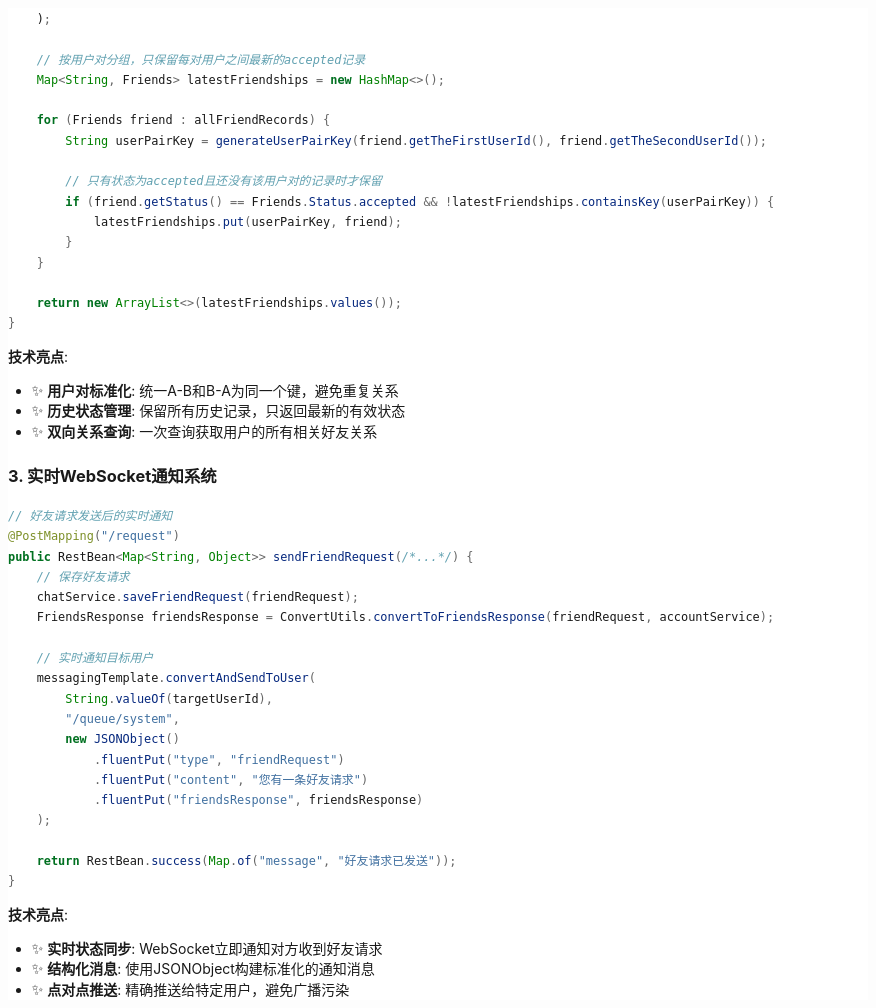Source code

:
 ```java
    );
    
    // 按用户对分组，只保留每对用户之间最新的accepted记录
    Map<String, Friends> latestFriendships = new HashMap<>();
    
    for (Friends friend : allFriendRecords) {
        String userPairKey = generateUserPairKey(friend.getTheFirstUserId(), friend.getTheSecondUserId());
        
        // 只有状态为accepted且还没有该用户对的记录时才保留
        if (friend.getStatus() == Friends.Status.accepted && !latestFriendships.containsKey(userPairKey)) {
            latestFriendships.put(userPairKey, friend);
        }
    }
    
    return new ArrayList<>(latestFriendships.values());
}
```

**技术亮点**:
- ✨ **用户对标准化**: 统一A-B和B-A为同一个键，避免重复关系
- ✨ **历史状态管理**: 保留所有历史记录，只返回最新的有效状态
- ✨ **双向关系查询**: 一次查询获取用户的所有相关好友关系

### 3. **实时WebSocket通知系统**
```java
// 好友请求发送后的实时通知
@PostMapping("/request")
public RestBean<Map<String, Object>> sendFriendRequest(/*...*/) {
    // 保存好友请求
    chatService.saveFriendRequest(friendRequest);
    FriendsResponse friendsResponse = ConvertUtils.convertToFriendsResponse(friendRequest, accountService);
    
    // 实时通知目标用户
    messagingTemplate.convertAndSendToUser(
        String.valueOf(targetUserId),
        "/queue/system",
        new JSONObject()
            .fluentPut("type", "friendRequest")
            .fluentPut("content", "您有一条好友请求")
            .fluentPut("friendsResponse", friendsResponse)
    );
    
    return RestBean.success(Map.of("message", "好友请求已发送"));
}
```

**技术亮点**:
- ✨ **实时状态同步**: WebSocket立即通知对方收到好友请求
- ✨ **结构化消息**: 使用JSONObject构建标准化的通知消息
- ✨ **点对点推送**: 精确推送给特定用户，避免广播污染
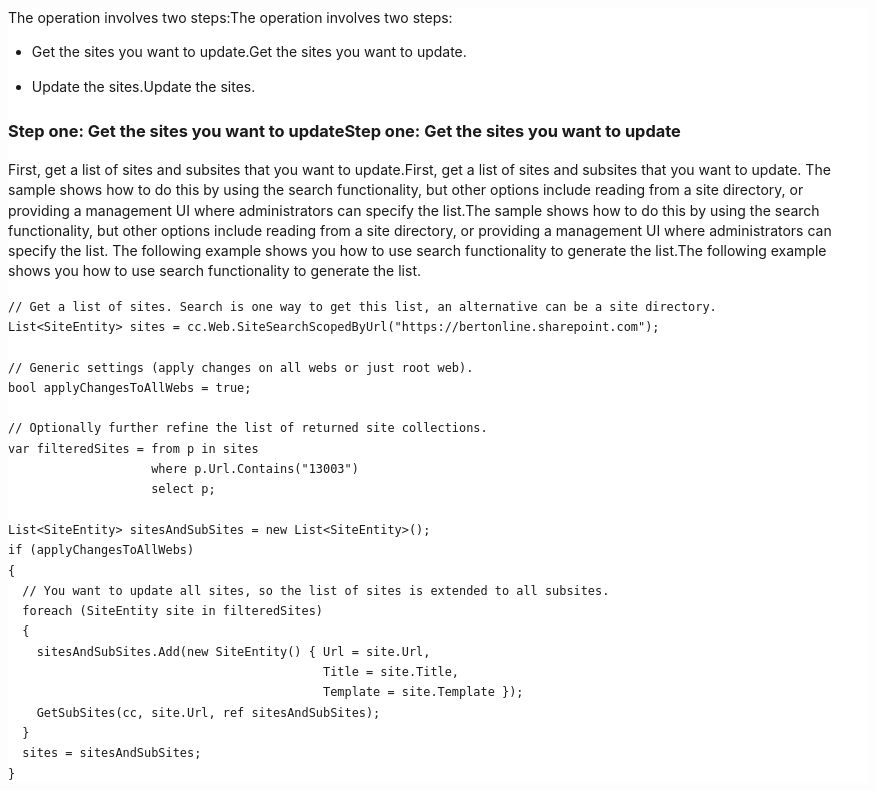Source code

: <span data-ttu-id="88467-111">The operation involves two steps:</span><span class="sxs-lookup"><span data-stu-id="88467-111">The operation involves two steps:</span></span>

- <span data-ttu-id="88467-112">Get the sites you want to update.</span><span class="sxs-lookup"><span data-stu-id="88467-112">Get the sites you want to update.</span></span>
    
- <span data-ttu-id="88467-113">Update the sites.</span><span class="sxs-lookup"><span data-stu-id="88467-113">Update the sites.</span></span>

### <a name="step-one-get-the-sites-you-want-to-update"></a><span data-ttu-id="88467-114">Step one: Get the sites you want to update</span><span class="sxs-lookup"><span data-stu-id="88467-114">Step one: Get the sites you want to update</span></span>

<span data-ttu-id="88467-115">First, get a list of sites and subsites that you want to update.</span><span class="sxs-lookup"><span data-stu-id="88467-115">First, get a list of sites and subsites that you want to update.</span></span> <span data-ttu-id="88467-116">The sample shows how to do this by using the search functionality, but other options include reading from a site directory, or providing a management UI where administrators can specify the list.</span><span class="sxs-lookup"><span data-stu-id="88467-116">The sample shows how to do this by using the search functionality, but other options include reading from a site directory, or providing a management UI where administrators can specify the list.</span></span> <span data-ttu-id="88467-117">The following example shows you how to use search functionality to generate the list.</span><span class="sxs-lookup"><span data-stu-id="88467-117">The following example shows you how to use search functionality to generate the list.</span></span>

```
// Get a list of sites. Search is one way to get this list, an alternative can be a site directory.
List<SiteEntity> sites = cc.Web.SiteSearchScopedByUrl("https://bertonline.sharepoint.com");

// Generic settings (apply changes on all webs or just root web).
bool applyChangesToAllWebs = true;

// Optionally further refine the list of returned site collections.
var filteredSites = from p in sites
                    where p.Url.Contains("13003")
                    select p;

List<SiteEntity> sitesAndSubSites = new List<SiteEntity>();
if (applyChangesToAllWebs)
{
  // You want to update all sites, so the list of sites is extended to all subsites.
  foreach (SiteEntity site in filteredSites)
  {
    sitesAndSubSites.Add(new SiteEntity() { Url = site.Url, 
                                            Title = site.Title, 
                                            Template = site.Template });
    GetSubSites(cc, site.Url, ref sitesAndSubSites);
  }
  sites = sitesAndSubSites;
}
```
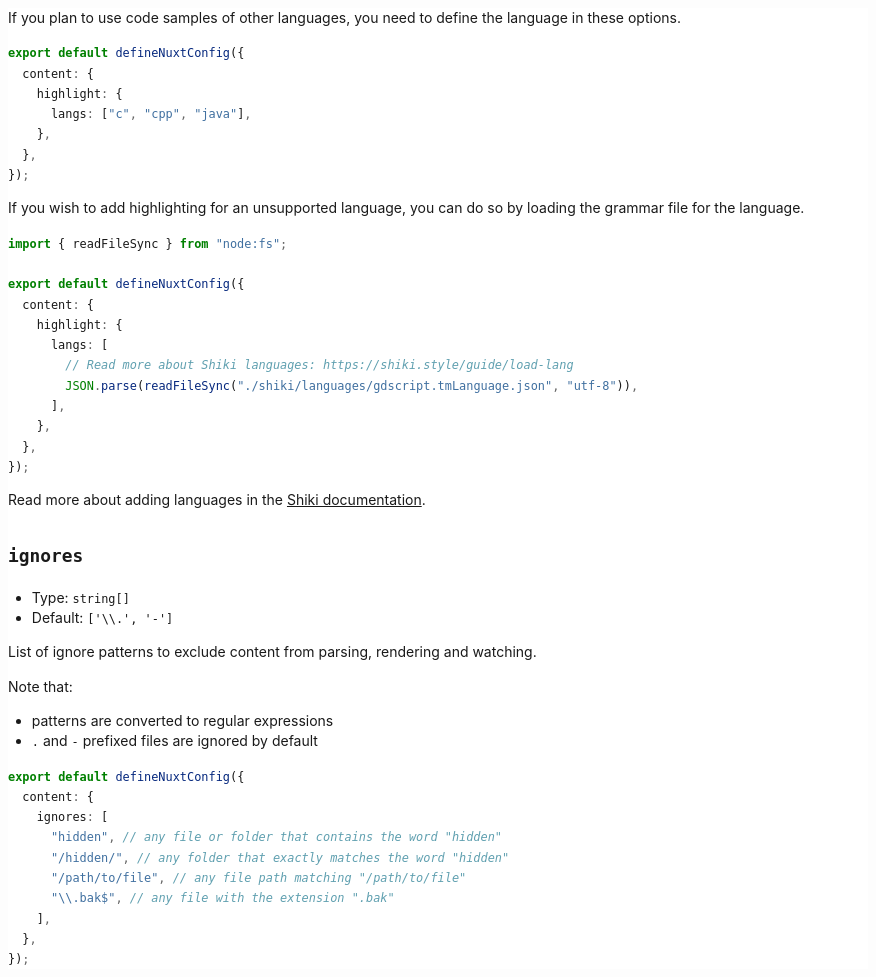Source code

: If you plan to use code samples of other languages, you need to define the language in these options.

```ts
export default defineNuxtConfig({
  content: {
    highlight: {
      langs: ["c", "cpp", "java"],
    },
  },
});
```

If you wish to add highlighting for an unsupported language, you can do so by loading the grammar file for the language.

```ts
import { readFileSync } from "node:fs";

export default defineNuxtConfig({
  content: {
    highlight: {
      langs: [
        // Read more about Shiki languages: https://shiki.style/guide/load-lang
        JSON.parse(readFileSync("./shiki/languages/gdscript.tmLanguage.json", "utf-8")),
      ],
    },
  },
});
```

Read more about adding languages in the [Shiki documentation](https://github.com/shikijs/shiki/blob/main/docs/languages.md#adding-grammar).

## `ignores`

- Type: `string[]`
- Default: `['\\.', '-']`

List of ignore patterns to exclude content from parsing, rendering and watching.

Note that:

- patterns are converted to regular expressions
- `.` and `-` prefixed files are ignored by default

```ts [nuxt.config.ts]
export default defineNuxtConfig({
  content: {
    ignores: [
      "hidden", // any file or folder that contains the word "hidden"
      "/hidden/", // any folder that exactly matches the word "hidden"
      "/path/to/file", // any file path matching "/path/to/file"
      "\\.bak$", // any file with the extension ".bak"
    ],
  },
});
```
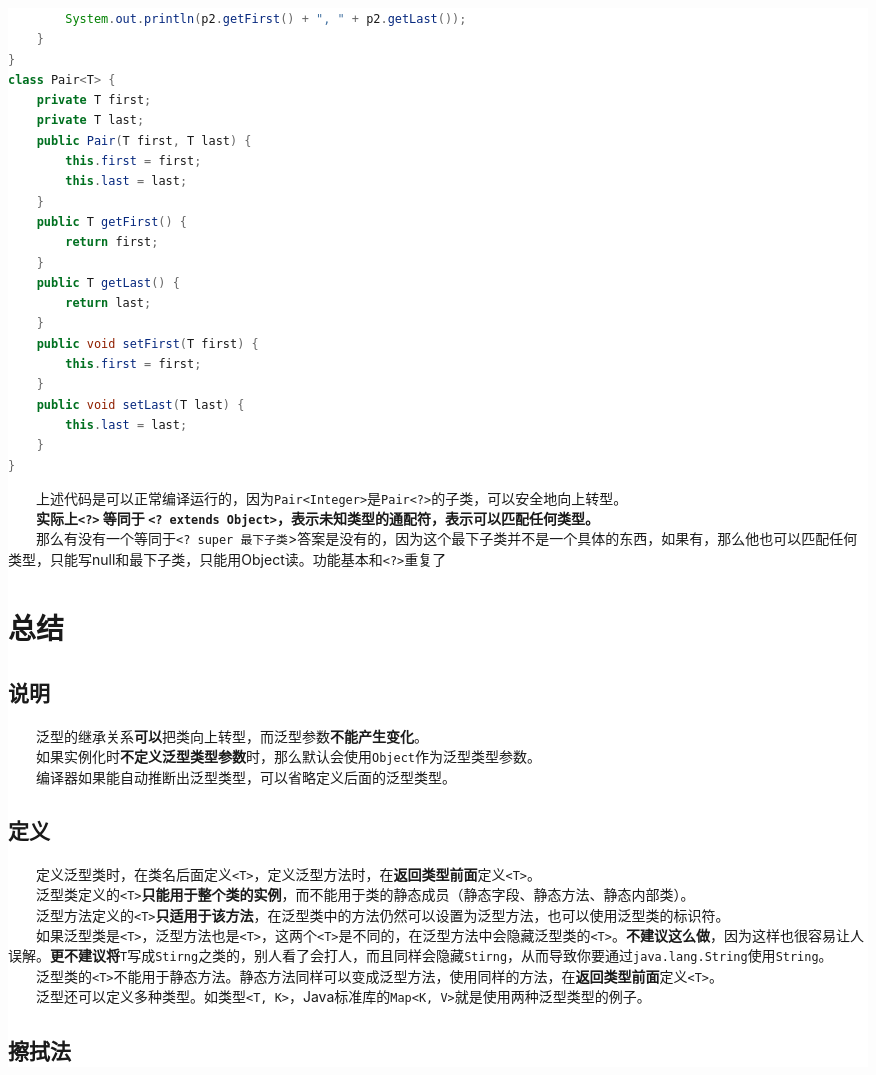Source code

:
 ```java
        System.out.println(p2.getFirst() + ", " + p2.getLast());
    }
}
class Pair<T> {
    private T first;
    private T last;
    public Pair(T first, T last) {
        this.first = first;
        this.last = last;
    }
    public T getFirst() {
        return first;
    }
    public T getLast() {
        return last;
    }
    public void setFirst(T first) {
        this.first = first;
    }
    public void setLast(T last) {
        this.last = last;
    }
}
```
&emsp;&emsp;上述代码是可以正常编译运行的，因为`Pair<Integer>`是`Pair<?>`的子类，可以安全地向上转型。  
&emsp;&emsp;**实际上`<?>` 等同于 `<? extends Object>`，表示未知类型的通配符，表示可以匹配任何类型。**  
&emsp;&emsp;那么有没有一个等同于`<? super 最下子类`>答案是没有的，因为这个最下子类并不是一个具体的东西，如果有，那么他也可以匹配任何类型，只能写null和最下子类，只能用Object读。功能基本和`<?>`重复了  

# 总结

## 说明

&emsp;&emsp;泛型的继承关系**可以**把类向上转型，而泛型参数**不能产生变化**。  
&emsp;&emsp;如果实例化时**不定义泛型类型参数**时，那么默认会使用`Object`作为泛型类型参数。  
&emsp;&emsp;编译器如果能自动推断出泛型类型，可以省略定义后面的泛型类型。  

## 定义  

&emsp;&emsp;定义泛型类时，在类名后面定义`<T>`，定义泛型方法时，在**返回类型前面**定义`<T>`。  
&emsp;&emsp;泛型类定义的`<T>`**只能用于整个类的实例**，而不能用于类的静态成员（静态字段、静态方法、静态内部类）。  
&emsp;&emsp;泛型方法定义的`<T>`**只适用于该方法**，在泛型类中的方法仍然可以设置为泛型方法，也可以使用泛型类的标识符。  
&emsp;&emsp;如果泛型类是`<T>`，泛型方法也是`<T>`，这两个`<T>`是不同的，在泛型方法中会隐藏泛型类的`<T>`。**不建议这么做**，因为这样也很容易让人误解。**更不建议将**`T`写成`Stirng`之类的，别人看了会打人，而且同样会隐藏`Stirng`，从而导致你要通过`java.lang.String`使用`String`。      
&emsp;&emsp;泛型类的`<T>`不能用于静态方法。静态方法同样可以变成泛型方法，使用同样的方法，在**返回类型前面**定义`<T>`。  
&emsp;&emsp;泛型还可以定义多种类型。如类型`<T, K>`，Java标准库的`Map<K, V>`就是使用两种泛型类型的例子。  

## 擦拭法
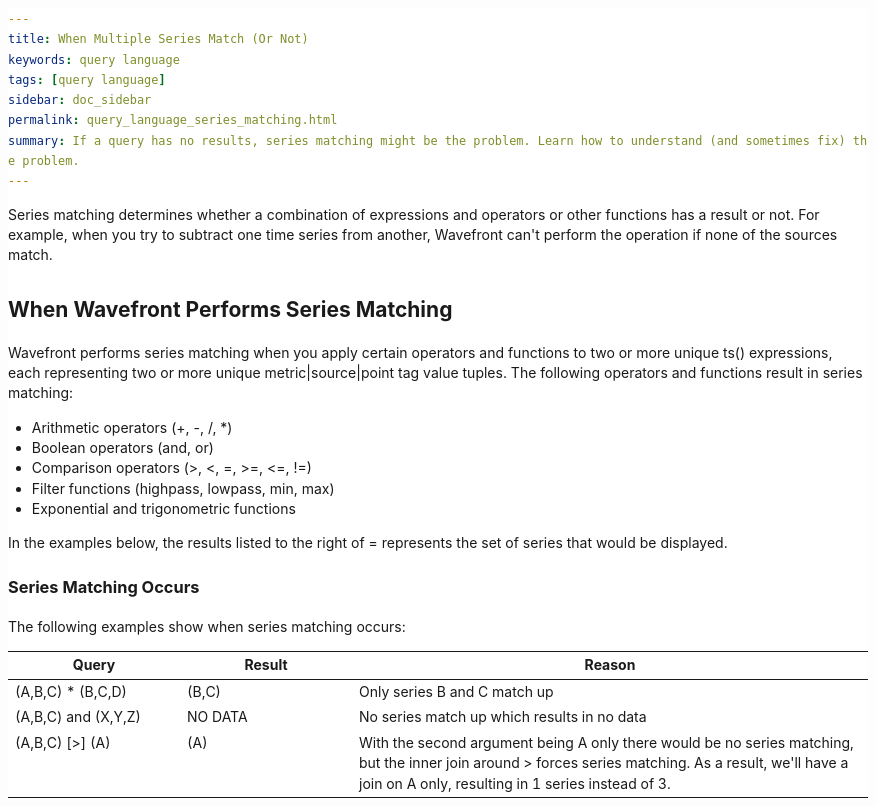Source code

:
 ```yaml
---
title: When Multiple Series Match (Or Not)
keywords: query language
tags: [query language]
sidebar: doc_sidebar
permalink: query_language_series_matching.html
summary: If a query has no results, series matching might be the problem. Learn how to understand (and sometimes fix) the problem.
---
```

Series matching determines whether a combination of expressions and operators or other functions has a result or not. For example, when you try to subtract one time series from another, Wavefront can't perform the operation if none of the sources match.

## When Wavefront Performs Series Matching

Wavefront performs series matching when you apply certain operators and functions to two or more unique ts() expressions, each representing two or more unique metric\|source\|point tag value tuples. The following operators and functions result in series matching:

- Arithmetic operators (+, -, /, *)
- Boolean operators (and, or)
- Comparison operators (>, <, =, >=, <=, !=)
- Filter functions (highpass, lowpass, min, max)
- Exponential and trigonometric functions


In the examples below, the results listed to the right of = represents the set of series that would be displayed.

### Series Matching Occurs

The following examples show when series matching occurs:
<table style="width: 100%;">
<tbody>
<thead>
<tr><th width="20%">Query</th><th width="20%">Result</th><th width="60%">Reason</th></tr>
</thead>
<tr>
<td> (A,B,C) * (B,C,D)</td>
<td>(B,C)</td> <td>Only series B and C match up</td></tr>
<tr>
<td> (A,B,C) and (X,Y,Z)</td>
<td>NO DATA</td> <td>No series match up which results in no data </td></tr>
<tr>
<td> (A,B,C) [>] (A)</td>
<td>(A)</td> <td> With the second argument being A only there would be no series matching, but the inner join around > forces series matching. As a result, we'll have a join on A only, resulting in 1 series instead of 3. </td></tr>
</tbody>
</table>
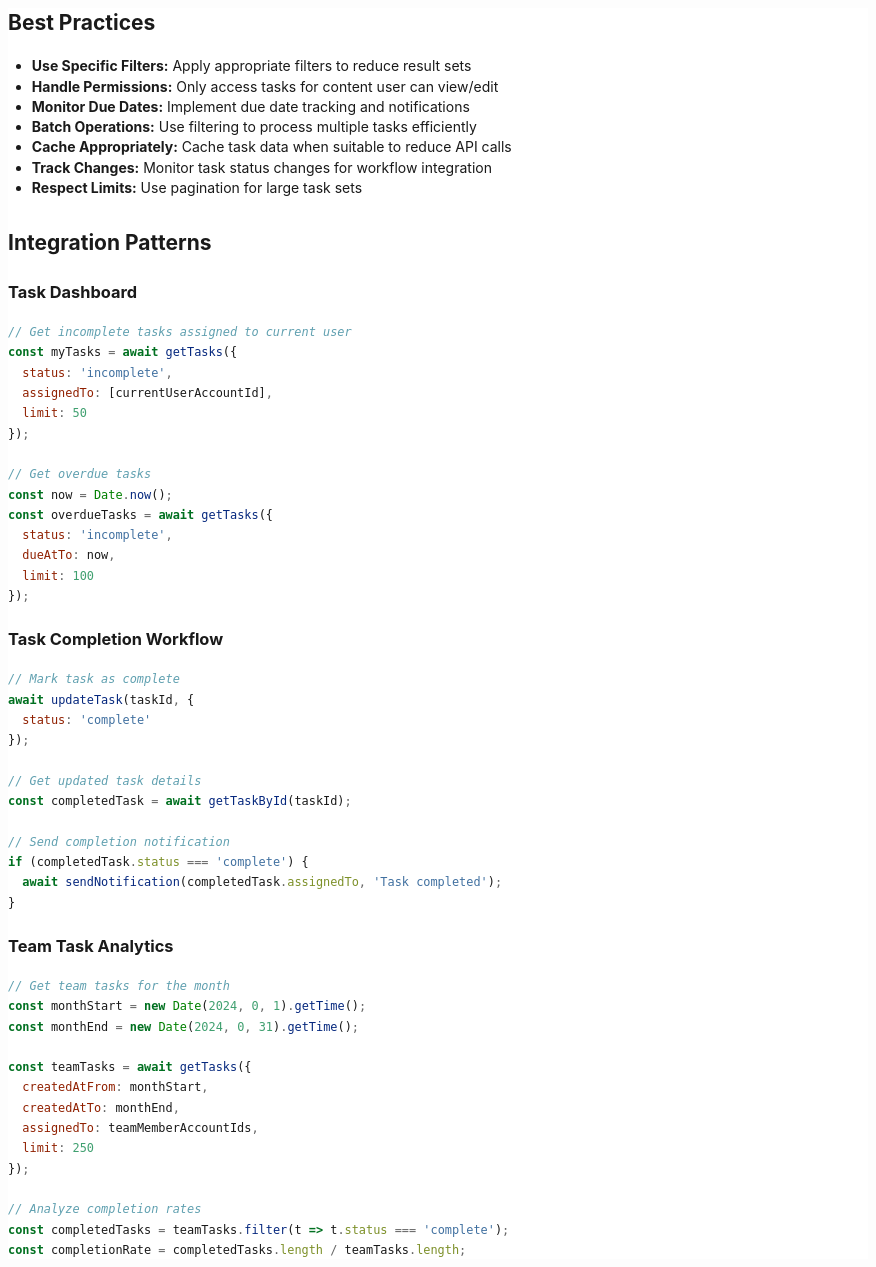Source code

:## Best Practices
- **Use Specific Filters:** Apply appropriate filters to reduce result sets
- **Handle Permissions:** Only access tasks for content user can view/edit
- **Monitor Due Dates:** Implement due date tracking and notifications
- **Batch Operations:** Use filtering to process multiple tasks efficiently
- **Cache Appropriately:** Cache task data when suitable to reduce API calls
- **Track Changes:** Monitor task status changes for workflow integration
- **Respect Limits:** Use pagination for large task sets

## Integration Patterns

### Task Dashboard
```javascript
// Get incomplete tasks assigned to current user
const myTasks = await getTasks({
  status: 'incomplete',
  assignedTo: [currentUserAccountId],
  limit: 50
});

// Get overdue tasks
const now = Date.now();
const overdueTasks = await getTasks({
  status: 'incomplete',
  dueAtTo: now,
  limit: 100
});
```

### Task Completion Workflow
```javascript
// Mark task as complete
await updateTask(taskId, {
  status: 'complete'
});

// Get updated task details
const completedTask = await getTaskById(taskId);

// Send completion notification
if (completedTask.status === 'complete') {
  await sendNotification(completedTask.assignedTo, 'Task completed');
}
```

### Team Task Analytics
```javascript
// Get team tasks for the month
const monthStart = new Date(2024, 0, 1).getTime();
const monthEnd = new Date(2024, 0, 31).getTime();

const teamTasks = await getTasks({
  createdAtFrom: monthStart,
  createdAtTo: monthEnd,
  assignedTo: teamMemberAccountIds,
  limit: 250
});

// Analyze completion rates
const completedTasks = teamTasks.filter(t => t.status === 'complete');
const completionRate = completedTasks.length / teamTasks.length;
```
━━━━━━━━━━━━━━━━━━━━
**Exercise description**
The expected answer holds each line from the listing above where the string "Monitor" is present.

**Output of the task**
- **Monitor Due Dates:** Implement due date tracking and notifications
- **Track Changes:** Monitor task status changes for workflow integration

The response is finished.